Dystrophin is a protein found in muscles that works to strengthen and repair muscle fibers after they contract and relax. Duchenne patients produce either small amounts of or no dystrophin at all, which renders them unable to replenish muscle strength as they grow and use their bodies.

William’s prospective treatment will use the gene-editing technology known as CRISPR to change the code written in William’s body. You may have seen headlines about this exciting development coming out of the science world. CRISPR-Cas9 is a unique technology that enables geneticists and medical researchers to edit parts of the genome by removing, adding or altering sections of the DNA sequence.

In 2025 we learned we have some actual CRISPR solutions for William’s exact mutation. FDA has given pre-approval, and we are heading to drug manufacturing by early fall 2025.

Of course, William’s progression, our fundraising efforts and family’s needs will all be part of this timeline.

Some of the first symptoms may include frequent falls, difficulty running or standing up, waddling gait, enlarged calves, and sometimes delayed developmental milestones. Eventually, continued muscle deterioration results in losing the ability to walk. In the later stages of the disease, respiratory insufficiency or cardiomyopathy are common and life-threatening.

Currently, William’s symptoms are showing. He can do activities similarly to many of his friends but typically slower and if you watch him, you will notice more tripping, falls and frustrations with gross motor skills. He does get tired after a busy day and we monitor his activity and make sure he’s rested and hydrated. Often, we will have to skip activities if they are too much or take rest days in between big activity days.

William is mostly asymptomatic thus far, so we don’t dwell on it with him at the moment. For now, we are making sure he is aware that his muscles work a little differently than most kids his age so he can advocate for more rest when needed.

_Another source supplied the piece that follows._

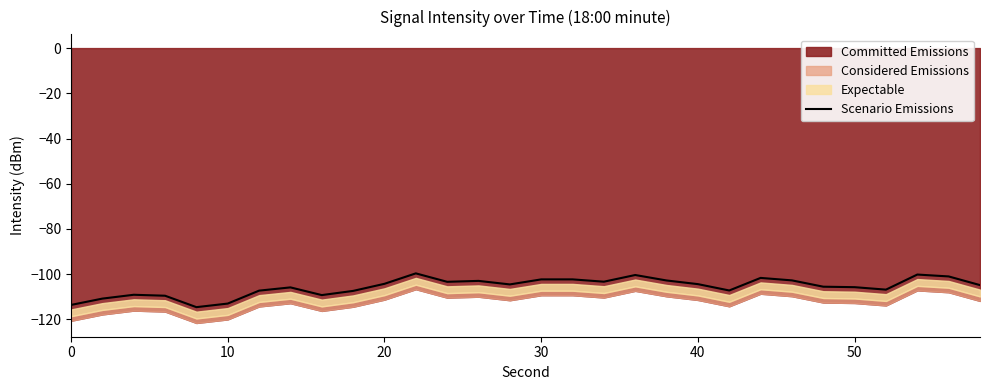

Does the chart have visible grid lines?

No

DMD is rare so educating yourself is a good first step. Thank you for being here. Talking about William and DMD to your friends and family helps to spread awareness as well. On a very practical level, this medical treatment is extremely expensive and any donation to this cause is helpful. If you have children, we love the idea of expanding your library to include stories with children who use wheelchairs to help normalize wheelchairs for kids. Don’t forget to spread love and kindness, as life is short.

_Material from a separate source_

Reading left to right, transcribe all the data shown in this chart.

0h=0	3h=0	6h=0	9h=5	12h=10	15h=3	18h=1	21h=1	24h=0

To an outsider, William leads a relatively typical life. However, although his symptoms are mild at this time, we have things to consider on a daily basis. Our family is aiming to reserve his muscle use, which means we do small things like lift him to the top of a slide instead of letting him run up the stairs. He also wears AFO’s (braces) on his legs at night to help stretch his Achilles tendons and support his calves. He already has more medical appointments than an average child in order to establish baselines and monitor his health.

We are still learning how this process will play out, but our guess is that the treatment will be an IV bag, in a hospital with close monitoring afterwards. It seems so basic, but that’s how science works.

We have asked this question of other DMD parents and of William himself. At this time, it doesn’t seem William is in any pain.

As of 2022, DMD is 100% fatal. It is a horrific prognosis. Historically, Duchenne patients can be expected to live into their early 20s, but thanks to advances in treatment are sometimes now living to their early 30s and beyond.

Duchenne affects mostly boys, and they will begin to see symptoms (typically) around age 3-5. It is a very unusual that we know this information without symptoms and without an older sibling with DMD.

Duchenne is a genetic disorder, so it is either passed down from parents or is a random birth defect. Kati has been tested and is not a carrier, so in William’s case it’s simply random.

CRISPRs are specialized stretches of DNA, and the protein Cas9 is an enzyme that acts like a pair of scissors, capable of cutting strands of DNA. The goal is that CRISPR technology can be used to correct gene duplications that cause DMD by restoring full-length dystrophin, a protein critical to muscle strength and function.